[Source data]
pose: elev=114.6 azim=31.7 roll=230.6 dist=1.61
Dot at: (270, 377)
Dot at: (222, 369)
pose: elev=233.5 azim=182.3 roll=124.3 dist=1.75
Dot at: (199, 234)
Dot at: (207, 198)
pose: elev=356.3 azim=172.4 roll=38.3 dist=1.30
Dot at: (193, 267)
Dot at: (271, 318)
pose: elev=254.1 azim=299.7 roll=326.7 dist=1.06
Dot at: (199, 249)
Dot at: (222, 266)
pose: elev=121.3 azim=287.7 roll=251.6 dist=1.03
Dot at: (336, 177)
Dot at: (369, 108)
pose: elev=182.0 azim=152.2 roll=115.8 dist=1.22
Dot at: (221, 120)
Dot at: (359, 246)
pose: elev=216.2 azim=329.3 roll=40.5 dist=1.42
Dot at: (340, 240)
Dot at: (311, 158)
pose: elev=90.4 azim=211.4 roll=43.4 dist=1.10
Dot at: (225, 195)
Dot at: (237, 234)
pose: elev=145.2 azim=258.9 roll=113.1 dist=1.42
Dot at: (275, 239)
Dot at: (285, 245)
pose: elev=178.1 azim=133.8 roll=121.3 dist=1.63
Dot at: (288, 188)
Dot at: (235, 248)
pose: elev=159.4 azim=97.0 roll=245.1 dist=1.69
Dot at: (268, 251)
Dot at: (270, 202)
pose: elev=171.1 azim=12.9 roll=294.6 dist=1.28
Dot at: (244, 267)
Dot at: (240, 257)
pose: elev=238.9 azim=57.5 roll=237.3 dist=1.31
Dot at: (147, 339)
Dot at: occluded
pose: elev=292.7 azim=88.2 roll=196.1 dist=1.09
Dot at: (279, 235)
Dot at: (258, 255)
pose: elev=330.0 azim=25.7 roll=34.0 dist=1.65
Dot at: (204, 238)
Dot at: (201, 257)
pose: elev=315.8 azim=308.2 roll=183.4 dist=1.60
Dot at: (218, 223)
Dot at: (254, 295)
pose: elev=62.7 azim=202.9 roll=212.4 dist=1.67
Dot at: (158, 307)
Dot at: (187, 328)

* **Instructions for the task**: Reproduce all of the lines above with every "pose" changed to "view", keeping everything else the same.

* **Written response**:
view: elev=114.6 azim=31.7 roll=230.6 dist=1.61
Dot at: (270, 377)
Dot at: (222, 369)
view: elev=233.5 azim=182.3 roll=124.3 dist=1.75
Dot at: (199, 234)
Dot at: (207, 198)
view: elev=356.3 azim=172.4 roll=38.3 dist=1.30
Dot at: (193, 267)
Dot at: (271, 318)
view: elev=254.1 azim=299.7 roll=326.7 dist=1.06
Dot at: (199, 249)
Dot at: (222, 266)
view: elev=121.3 azim=287.7 roll=251.6 dist=1.03
Dot at: (336, 177)
Dot at: (369, 108)
view: elev=182.0 azim=152.2 roll=115.8 dist=1.22
Dot at: (221, 120)
Dot at: (359, 246)
view: elev=216.2 azim=329.3 roll=40.5 dist=1.42
Dot at: (340, 240)
Dot at: (311, 158)
view: elev=90.4 azim=211.4 roll=43.4 dist=1.10
Dot at: (225, 195)
Dot at: (237, 234)
view: elev=145.2 azim=258.9 roll=113.1 dist=1.42
Dot at: (275, 239)
Dot at: (285, 245)
view: elev=178.1 azim=133.8 roll=121.3 dist=1.63
Dot at: (288, 188)
Dot at: (235, 248)
view: elev=159.4 azim=97.0 roll=245.1 dist=1.69
Dot at: (268, 251)
Dot at: (270, 202)
view: elev=171.1 azim=12.9 roll=294.6 dist=1.28
Dot at: (244, 267)
Dot at: (240, 257)
view: elev=238.9 azim=57.5 roll=237.3 dist=1.31
Dot at: (147, 339)
Dot at: occluded
view: elev=292.7 azim=88.2 roll=196.1 dist=1.09
Dot at: (279, 235)
Dot at: (258, 255)
view: elev=330.0 azim=25.7 roll=34.0 dist=1.65
Dot at: (204, 238)
Dot at: (201, 257)
view: elev=315.8 azim=308.2 roll=183.4 dist=1.60
Dot at: (218, 223)
Dot at: (254, 295)
view: elev=62.7 azim=202.9 roll=212.4 dist=1.67
Dot at: (158, 307)
Dot at: (187, 328)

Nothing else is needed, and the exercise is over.